Eko Madawanto (32) berbicara lirih melalui pengeras suara kepada ratus peserta Jambore ke-2 Ikatan Muda Mudi Zhenfo Zong Indonesia (IMZI). “Buka handphone Anda dan kirimlah pesan kepada diri Anda sendiri. Atau bagi yang tidak dapat melakukannya, kirimlah kepada nomor orang lain yang tidak mungkin membacanya,” pintanya, menciptakan awal yang penuh intrik dan kekayaan emosi.
Sesi renungan malam dimulai pada pukul 21.30 WIB, membawa peserta Jambore IMZI dari keseruan ceria ke kedamaian batin. Eko Madawanto dengan cermat membangun suasana dengan serangkaian pertanyaan reflektif yang menggugah pikiran. Pertanyaan-pertanyaan ini, meski sederhana, mampu menciptakan momen emosional yang mengubah suasana menjadi keharuan yang mendalam.
“Pertanyaan itu untuk mengingatkan teman-teman yang ikut renungan ke orang tua mereka,” kata Eko dengan lembut. “Saya paham bahwa ada yang orang tuanya tidak lengkap, bahkan ada yang terpisah jarak darinya. Intinya, di mana pun Anda berada, cukuplah untuk mengenang orang tua. Kalau Anda merasa lelah, di rumah mungkin ada yang lebih lelah.”
Dalam suasana hening penuh rasa haru, Eko membawa peserta untuk merenungkan kelestarian Buddha Dharma. Menurut Eko, saat ini ada kecenderungan penurunan jumlah pemuda Buddhis di berbagai vihara. Eko mengajak para pemuda untuk merenung tentang kembali mempertimbangkan pilihan agama mereka, sambil menghormati pengorbanan yang telah dilakukan orang tua dalam mewariskan ajaran Buddha Dharma.
“Tujuan besar acara ini adalah untuk memperkuat akar srada (keyakinan) generasi muda Budhis kita. Selama ini, umat Buddha yang dari lahir sudah buddhis, kebanyakan tidak serius mempelajari Buddha Dharma. Jadi pesan yang ingin saya sampaikan adalah pelajari ajaran agama orang tuamu dulu.
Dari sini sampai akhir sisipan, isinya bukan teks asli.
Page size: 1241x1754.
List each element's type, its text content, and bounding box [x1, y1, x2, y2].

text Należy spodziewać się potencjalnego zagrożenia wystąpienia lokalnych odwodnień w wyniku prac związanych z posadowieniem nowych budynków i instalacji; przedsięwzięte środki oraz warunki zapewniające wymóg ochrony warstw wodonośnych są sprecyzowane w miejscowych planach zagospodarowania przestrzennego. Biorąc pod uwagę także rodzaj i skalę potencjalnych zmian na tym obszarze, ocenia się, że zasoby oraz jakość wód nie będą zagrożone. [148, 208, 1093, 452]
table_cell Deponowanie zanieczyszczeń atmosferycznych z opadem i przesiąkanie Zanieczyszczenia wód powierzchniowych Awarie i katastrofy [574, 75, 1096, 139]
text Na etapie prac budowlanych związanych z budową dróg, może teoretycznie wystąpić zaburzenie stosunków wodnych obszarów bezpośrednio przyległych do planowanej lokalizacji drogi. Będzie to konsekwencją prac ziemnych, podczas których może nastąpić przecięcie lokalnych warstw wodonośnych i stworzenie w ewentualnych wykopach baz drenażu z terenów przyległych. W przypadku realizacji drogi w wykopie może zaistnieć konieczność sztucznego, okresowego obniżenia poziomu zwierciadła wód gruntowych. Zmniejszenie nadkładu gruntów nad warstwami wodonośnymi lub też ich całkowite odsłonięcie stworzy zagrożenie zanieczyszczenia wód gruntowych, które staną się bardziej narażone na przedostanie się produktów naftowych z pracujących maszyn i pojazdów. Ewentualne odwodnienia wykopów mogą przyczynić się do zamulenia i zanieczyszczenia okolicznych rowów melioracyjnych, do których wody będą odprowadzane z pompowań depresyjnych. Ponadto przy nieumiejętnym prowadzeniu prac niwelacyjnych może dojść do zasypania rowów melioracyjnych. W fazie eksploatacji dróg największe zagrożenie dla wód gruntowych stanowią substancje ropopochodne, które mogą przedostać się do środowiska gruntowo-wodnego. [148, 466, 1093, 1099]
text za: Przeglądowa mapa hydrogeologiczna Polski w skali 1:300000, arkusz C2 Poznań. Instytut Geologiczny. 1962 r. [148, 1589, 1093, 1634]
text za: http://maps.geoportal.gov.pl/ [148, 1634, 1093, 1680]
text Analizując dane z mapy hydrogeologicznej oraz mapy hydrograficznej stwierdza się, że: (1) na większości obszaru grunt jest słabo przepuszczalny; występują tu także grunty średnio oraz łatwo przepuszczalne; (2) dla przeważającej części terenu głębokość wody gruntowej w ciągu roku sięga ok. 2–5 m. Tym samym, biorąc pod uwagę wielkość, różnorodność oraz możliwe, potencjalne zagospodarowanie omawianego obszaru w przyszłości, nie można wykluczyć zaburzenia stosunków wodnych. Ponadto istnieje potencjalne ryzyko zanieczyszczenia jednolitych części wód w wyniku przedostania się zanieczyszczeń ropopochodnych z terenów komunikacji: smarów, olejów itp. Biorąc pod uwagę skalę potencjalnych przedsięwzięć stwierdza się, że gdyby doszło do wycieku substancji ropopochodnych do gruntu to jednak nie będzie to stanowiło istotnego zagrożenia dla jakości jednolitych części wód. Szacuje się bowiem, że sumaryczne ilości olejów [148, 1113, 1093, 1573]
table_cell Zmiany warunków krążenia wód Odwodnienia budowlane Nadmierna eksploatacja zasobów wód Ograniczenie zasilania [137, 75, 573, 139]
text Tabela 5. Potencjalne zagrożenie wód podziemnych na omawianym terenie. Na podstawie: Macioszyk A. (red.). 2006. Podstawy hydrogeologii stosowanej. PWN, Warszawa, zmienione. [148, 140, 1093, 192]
Sesepuh kita dulu, untuk bisa belajar Buddha Dharma penuh perjuangan” lanjut Eko.
Membangun Keberhasilan Vihara Vajra Bumi Satya Dharma Viria di Dusun Lamuk
Eko Madawanto merupakan pengurus Majelis Agama Buddha Zhenfo Zong Indoneia bidang kepemudaan. Keterlibatan Eko dalam membangun semangat kebersamaan pemuda Buddhis, khususnya di Dusun Lamuk, Desa Kalimanggis, Kec. Kaloran, Temanggung bisa dibilang berhasil.
“Di Lamuk kami ini mayoritas, kami akarnya cukup dalam meskipun pohonnya tidak besar. Sedangkan yang lain akarnya tidak dalam, mereka juga banyak gangguan. Dalam pertemuan-pertemuan seperti ini (jambore), teman-teman Lamuk cukup santai, karena di komunitas sendiri sudah kuat. Semangat ini yang ingin kami tularkan melalui kegiatan jambore ini,” kata Eko.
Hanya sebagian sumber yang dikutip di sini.